SUPPLIED PASSAGE:
···

During Thursday's House Education and the Workforce Committee hearing, Rep. Mark Messmer (R-IN) questioned Department of Labor Secretary Lori Chavez-DeRemer about the national heat standard.
00:00For his five minutes of questioning, the gentleman from Indiana, Mr. Messmer.
00:03Thank you, Chairman, and thank you, Secretary, for being here today.
00:07Of course. Glad to be here.
00:09I appreciate your phone call earlier this week.
00:11In my 36 years as a prior business owner of a family business that's been in a business for 54 years in the construction industry,
00:19in that time dealing with hundreds of employees,
00:22we've never had an incident where we had an employee deal with a heat-related issue on the job.
00:27I cannot believe that my experience is unique, and I question the need for the proposed heat rule
00:33that was rolled under the Biden administration.
00:35It's an onerous, one-size-fits-all program that fails to take and impact geographic variability,
00:43exertion levels required on the job, and indoor versus outdoor environments that people work in.
00:50You mentioned earlier on a labor-related question from my colleague from South Carolina
00:55that a one-size-fits-all program does not work.
00:58In the context of the proposed heat rule,
01:01do you also agree that a one-size-fits-all program is not workable?
01:06Absolutely.
01:08One-size-fits-all usually is a pretty standard practice that doesn't always work.
01:12Everybody geographically in different parts of the country will address this.
01:16What the workforce also, as you mentioned in your company, for years and years and years have not had an incident.
01:23And again...

···

DATA FOR ANALYSIS:
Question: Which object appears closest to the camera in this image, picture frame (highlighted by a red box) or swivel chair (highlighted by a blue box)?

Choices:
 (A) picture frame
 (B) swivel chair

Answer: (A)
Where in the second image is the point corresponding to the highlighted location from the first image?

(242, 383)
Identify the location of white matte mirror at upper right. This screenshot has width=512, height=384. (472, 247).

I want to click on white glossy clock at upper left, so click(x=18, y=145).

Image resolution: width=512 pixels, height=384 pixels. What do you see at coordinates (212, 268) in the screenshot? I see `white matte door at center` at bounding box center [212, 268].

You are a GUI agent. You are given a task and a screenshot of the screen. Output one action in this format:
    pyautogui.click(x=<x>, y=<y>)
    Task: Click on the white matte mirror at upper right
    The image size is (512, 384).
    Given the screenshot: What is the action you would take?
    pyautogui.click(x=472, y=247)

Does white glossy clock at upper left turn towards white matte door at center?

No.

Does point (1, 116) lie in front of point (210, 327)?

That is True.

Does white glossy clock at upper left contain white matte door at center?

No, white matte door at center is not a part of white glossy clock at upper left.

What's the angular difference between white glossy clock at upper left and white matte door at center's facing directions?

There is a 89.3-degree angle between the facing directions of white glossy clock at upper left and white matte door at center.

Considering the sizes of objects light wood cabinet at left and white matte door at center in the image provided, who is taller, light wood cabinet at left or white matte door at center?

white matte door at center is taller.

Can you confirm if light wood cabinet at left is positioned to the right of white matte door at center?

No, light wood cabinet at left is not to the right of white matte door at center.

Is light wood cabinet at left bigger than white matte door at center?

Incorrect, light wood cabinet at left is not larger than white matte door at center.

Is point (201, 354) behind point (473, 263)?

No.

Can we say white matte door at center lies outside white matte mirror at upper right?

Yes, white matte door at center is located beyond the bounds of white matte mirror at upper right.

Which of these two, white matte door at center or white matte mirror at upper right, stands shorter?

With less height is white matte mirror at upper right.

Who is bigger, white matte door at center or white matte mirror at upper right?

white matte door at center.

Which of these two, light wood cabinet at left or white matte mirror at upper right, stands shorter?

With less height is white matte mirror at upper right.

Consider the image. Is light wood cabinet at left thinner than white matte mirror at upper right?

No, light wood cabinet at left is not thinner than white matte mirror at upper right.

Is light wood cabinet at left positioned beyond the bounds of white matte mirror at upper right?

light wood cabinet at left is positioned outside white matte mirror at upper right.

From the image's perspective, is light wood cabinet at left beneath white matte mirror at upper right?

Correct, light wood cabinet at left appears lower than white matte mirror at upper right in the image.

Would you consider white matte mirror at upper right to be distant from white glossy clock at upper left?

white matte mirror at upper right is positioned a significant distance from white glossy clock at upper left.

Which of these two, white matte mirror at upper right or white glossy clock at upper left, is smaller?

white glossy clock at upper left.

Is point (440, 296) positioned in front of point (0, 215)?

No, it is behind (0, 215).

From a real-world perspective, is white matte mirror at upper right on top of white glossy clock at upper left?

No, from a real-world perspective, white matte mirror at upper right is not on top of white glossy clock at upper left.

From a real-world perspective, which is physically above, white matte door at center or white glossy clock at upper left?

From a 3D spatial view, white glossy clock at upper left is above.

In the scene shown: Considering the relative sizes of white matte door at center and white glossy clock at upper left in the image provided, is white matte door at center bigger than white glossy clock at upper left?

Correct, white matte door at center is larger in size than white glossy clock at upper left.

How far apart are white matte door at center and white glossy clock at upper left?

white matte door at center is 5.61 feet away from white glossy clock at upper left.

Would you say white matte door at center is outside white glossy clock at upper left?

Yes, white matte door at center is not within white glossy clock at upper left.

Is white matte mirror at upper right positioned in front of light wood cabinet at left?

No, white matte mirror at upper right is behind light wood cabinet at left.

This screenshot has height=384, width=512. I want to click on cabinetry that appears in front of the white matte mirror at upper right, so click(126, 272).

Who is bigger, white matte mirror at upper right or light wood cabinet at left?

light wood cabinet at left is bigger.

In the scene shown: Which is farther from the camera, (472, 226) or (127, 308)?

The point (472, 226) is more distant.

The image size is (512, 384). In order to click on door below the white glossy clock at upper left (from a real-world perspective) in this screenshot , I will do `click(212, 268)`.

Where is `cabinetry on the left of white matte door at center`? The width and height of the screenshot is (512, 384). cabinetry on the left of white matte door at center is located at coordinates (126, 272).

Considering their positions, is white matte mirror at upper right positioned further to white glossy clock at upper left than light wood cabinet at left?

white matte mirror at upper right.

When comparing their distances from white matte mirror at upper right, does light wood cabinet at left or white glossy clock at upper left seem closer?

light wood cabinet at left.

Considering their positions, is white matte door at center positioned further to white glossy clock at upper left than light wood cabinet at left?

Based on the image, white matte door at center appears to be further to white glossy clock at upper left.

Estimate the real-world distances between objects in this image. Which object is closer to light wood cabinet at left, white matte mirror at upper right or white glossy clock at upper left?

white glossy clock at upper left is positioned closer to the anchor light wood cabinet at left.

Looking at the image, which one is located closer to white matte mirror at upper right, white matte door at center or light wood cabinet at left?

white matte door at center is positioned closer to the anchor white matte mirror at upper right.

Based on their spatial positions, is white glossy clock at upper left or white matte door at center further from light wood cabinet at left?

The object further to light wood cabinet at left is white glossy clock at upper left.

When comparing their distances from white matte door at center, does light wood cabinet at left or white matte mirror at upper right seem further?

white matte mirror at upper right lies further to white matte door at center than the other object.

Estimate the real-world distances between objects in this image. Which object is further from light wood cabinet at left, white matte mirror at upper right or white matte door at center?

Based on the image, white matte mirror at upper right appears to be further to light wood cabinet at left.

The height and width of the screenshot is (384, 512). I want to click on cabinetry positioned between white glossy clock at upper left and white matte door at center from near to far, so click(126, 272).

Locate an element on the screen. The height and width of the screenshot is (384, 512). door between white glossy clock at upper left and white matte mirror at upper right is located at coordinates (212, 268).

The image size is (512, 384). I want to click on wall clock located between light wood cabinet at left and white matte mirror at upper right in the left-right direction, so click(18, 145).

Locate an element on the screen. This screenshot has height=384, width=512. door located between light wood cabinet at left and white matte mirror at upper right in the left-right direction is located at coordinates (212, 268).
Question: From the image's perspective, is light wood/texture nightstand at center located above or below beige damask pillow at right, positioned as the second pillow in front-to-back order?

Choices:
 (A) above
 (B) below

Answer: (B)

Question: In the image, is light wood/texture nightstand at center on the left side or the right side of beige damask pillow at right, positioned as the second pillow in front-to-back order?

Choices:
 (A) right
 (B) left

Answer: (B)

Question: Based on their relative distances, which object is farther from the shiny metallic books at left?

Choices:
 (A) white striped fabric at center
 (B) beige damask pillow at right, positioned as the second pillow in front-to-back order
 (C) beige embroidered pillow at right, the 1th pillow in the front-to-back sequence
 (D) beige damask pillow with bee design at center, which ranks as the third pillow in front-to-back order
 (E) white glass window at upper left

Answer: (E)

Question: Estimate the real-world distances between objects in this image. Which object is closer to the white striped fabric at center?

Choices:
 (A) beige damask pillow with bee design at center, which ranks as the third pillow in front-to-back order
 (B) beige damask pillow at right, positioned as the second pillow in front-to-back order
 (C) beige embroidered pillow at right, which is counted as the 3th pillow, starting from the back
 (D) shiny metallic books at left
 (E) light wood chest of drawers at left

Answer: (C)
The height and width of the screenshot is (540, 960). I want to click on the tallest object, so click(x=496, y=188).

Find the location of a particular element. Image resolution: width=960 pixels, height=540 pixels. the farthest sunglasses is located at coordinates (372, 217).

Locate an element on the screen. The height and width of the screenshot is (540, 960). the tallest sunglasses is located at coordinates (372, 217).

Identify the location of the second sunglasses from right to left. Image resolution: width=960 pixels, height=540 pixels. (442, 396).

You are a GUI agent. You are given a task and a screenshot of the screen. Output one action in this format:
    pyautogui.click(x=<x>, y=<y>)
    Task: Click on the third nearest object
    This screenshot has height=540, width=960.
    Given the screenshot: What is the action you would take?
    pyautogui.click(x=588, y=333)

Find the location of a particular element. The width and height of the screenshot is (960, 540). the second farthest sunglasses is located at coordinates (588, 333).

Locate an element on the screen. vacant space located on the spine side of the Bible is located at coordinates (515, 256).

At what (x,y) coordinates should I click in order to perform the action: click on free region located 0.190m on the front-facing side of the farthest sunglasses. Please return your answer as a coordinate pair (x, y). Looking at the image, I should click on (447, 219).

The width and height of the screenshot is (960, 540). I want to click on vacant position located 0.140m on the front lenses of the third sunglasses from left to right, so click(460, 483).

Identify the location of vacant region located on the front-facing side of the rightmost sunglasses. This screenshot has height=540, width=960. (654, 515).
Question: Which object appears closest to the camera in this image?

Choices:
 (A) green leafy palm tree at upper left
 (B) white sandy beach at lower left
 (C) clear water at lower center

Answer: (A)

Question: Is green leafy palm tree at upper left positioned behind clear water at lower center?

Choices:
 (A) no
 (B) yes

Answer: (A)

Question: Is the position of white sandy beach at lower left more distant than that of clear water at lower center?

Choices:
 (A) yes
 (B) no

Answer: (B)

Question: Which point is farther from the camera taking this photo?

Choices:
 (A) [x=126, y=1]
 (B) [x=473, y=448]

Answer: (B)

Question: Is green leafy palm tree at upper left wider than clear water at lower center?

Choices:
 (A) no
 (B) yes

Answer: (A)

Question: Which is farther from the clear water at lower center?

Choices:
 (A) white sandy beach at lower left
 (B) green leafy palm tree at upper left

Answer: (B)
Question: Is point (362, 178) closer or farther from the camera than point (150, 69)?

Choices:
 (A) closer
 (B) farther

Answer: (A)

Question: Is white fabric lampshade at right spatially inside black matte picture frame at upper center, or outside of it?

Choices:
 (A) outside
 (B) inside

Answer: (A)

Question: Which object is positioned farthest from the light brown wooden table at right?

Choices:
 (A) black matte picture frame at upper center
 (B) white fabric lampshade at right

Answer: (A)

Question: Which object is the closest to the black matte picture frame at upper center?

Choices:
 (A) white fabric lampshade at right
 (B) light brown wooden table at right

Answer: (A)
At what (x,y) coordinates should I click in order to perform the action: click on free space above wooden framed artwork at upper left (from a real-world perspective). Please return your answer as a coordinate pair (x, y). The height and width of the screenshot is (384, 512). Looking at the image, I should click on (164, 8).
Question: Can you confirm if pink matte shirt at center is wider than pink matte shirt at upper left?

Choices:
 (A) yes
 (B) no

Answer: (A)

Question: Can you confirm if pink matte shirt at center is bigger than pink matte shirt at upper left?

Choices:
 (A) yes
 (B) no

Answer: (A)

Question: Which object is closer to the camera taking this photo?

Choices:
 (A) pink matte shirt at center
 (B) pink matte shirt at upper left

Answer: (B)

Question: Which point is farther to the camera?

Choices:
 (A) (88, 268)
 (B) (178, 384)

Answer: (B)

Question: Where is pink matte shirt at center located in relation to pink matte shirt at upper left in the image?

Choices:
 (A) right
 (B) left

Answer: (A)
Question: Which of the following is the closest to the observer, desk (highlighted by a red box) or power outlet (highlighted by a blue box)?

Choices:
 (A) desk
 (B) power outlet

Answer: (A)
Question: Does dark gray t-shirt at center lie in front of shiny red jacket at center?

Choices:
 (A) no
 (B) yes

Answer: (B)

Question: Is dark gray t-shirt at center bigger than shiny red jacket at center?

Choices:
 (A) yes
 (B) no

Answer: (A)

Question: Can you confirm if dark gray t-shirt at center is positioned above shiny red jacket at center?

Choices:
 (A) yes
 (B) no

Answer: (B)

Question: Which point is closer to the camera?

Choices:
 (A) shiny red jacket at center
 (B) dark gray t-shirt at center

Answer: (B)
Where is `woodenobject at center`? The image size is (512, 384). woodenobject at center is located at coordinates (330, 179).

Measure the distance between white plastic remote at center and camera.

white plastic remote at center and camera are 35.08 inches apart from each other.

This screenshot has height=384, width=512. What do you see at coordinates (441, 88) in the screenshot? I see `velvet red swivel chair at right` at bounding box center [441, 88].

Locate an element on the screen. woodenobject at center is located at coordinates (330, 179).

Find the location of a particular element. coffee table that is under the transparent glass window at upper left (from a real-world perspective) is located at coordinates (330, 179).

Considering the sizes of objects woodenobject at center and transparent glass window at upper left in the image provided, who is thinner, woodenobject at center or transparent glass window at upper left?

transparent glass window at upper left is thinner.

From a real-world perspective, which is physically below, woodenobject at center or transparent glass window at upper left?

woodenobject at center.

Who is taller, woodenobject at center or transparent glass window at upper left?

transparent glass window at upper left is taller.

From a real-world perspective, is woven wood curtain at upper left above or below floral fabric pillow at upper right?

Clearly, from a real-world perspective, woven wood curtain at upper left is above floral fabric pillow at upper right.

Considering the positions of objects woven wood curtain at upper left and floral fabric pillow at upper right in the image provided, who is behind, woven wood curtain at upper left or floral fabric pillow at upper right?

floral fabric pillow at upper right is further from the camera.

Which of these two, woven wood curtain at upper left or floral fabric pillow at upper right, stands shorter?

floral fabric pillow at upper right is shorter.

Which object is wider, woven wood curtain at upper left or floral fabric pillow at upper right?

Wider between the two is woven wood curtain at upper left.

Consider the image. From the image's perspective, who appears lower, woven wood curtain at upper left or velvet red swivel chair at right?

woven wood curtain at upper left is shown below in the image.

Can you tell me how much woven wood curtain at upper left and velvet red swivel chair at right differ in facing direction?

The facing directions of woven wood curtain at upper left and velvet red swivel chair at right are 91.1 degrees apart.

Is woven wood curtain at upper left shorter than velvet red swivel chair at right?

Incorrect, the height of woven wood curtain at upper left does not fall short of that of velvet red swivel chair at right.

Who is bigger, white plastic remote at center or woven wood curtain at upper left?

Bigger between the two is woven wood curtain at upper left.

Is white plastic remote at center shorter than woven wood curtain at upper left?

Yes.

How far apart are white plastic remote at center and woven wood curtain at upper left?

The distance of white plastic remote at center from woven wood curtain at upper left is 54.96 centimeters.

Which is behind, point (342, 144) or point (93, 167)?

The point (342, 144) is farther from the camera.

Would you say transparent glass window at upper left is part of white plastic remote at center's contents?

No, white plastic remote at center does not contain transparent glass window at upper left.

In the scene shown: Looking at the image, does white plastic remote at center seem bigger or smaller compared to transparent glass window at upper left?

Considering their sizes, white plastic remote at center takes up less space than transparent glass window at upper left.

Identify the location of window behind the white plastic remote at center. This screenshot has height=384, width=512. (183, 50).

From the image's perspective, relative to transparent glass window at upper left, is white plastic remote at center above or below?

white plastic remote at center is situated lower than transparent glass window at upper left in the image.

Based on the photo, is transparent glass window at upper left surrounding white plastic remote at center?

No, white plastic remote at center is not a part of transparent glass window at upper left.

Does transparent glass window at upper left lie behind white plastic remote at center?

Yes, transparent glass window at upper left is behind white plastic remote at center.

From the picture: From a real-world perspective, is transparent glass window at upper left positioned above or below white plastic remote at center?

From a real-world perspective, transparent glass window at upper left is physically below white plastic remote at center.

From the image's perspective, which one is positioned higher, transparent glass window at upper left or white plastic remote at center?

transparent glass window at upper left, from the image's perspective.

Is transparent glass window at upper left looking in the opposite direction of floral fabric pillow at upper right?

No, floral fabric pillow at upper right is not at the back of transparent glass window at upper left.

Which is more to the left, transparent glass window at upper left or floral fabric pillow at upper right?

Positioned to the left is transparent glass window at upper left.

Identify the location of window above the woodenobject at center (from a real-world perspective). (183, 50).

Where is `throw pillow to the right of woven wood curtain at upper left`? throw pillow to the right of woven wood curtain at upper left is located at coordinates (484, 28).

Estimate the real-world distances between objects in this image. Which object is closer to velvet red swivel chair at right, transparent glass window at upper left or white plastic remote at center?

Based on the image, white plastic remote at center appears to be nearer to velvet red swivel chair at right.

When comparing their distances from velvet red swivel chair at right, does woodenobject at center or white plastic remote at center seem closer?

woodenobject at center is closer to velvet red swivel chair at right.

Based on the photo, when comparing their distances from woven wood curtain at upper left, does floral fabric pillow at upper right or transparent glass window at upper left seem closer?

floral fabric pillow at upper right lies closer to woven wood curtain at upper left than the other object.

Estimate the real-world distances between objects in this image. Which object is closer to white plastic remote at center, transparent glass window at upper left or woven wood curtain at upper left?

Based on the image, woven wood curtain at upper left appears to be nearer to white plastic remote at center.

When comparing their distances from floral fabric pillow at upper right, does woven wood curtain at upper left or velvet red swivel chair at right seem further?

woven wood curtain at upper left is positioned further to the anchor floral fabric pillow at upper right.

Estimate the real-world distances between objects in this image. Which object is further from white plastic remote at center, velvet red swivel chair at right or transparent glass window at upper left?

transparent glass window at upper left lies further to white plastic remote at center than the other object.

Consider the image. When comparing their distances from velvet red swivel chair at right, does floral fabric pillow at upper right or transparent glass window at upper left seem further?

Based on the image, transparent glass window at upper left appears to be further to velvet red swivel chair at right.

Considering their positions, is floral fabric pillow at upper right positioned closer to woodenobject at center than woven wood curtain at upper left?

···

DIRECTIONS FOR THIS TASK: Continue the hearing transcript on the national heat standard from the point where it stops. The rows have nothing to do with the hearing transcript.

ANSWER SECTION:
01:24Under current OSHA rules that require water accessibility to employees at all times,
01:29and you deal with the heat and you let people take breaks.
01:33OSHA's goal is to uphold those standards.
01:35We want to keep our workers safe.
01:36We want to work with our businesses and our companies so that whatever rulemaking and litigation comes forward,
01:42that we're protecting, one, the American worker, and the compliance is there, and that we can determine that.
01:47And I would look to Congress, but as this is under active rulemaking, I hate to say it again.
01:53I can't have a full, detailed discussion with you, but we will continue to work with all the stakeholders,
01:58including companies like yourself and businesses, in order to gather that information,
02:02go through those transcripts, and then report back as we move through the rulemaking process from the Department of Labor.
02:07Well, I appreciate that.
02:09As the Department moves forward with their public hearings, will we be able to share that information gathered back to myself and the members of the committee?
02:17Absolutely.
02:18Okay.
02:19And will you please commit to working with me as this issue moves forward?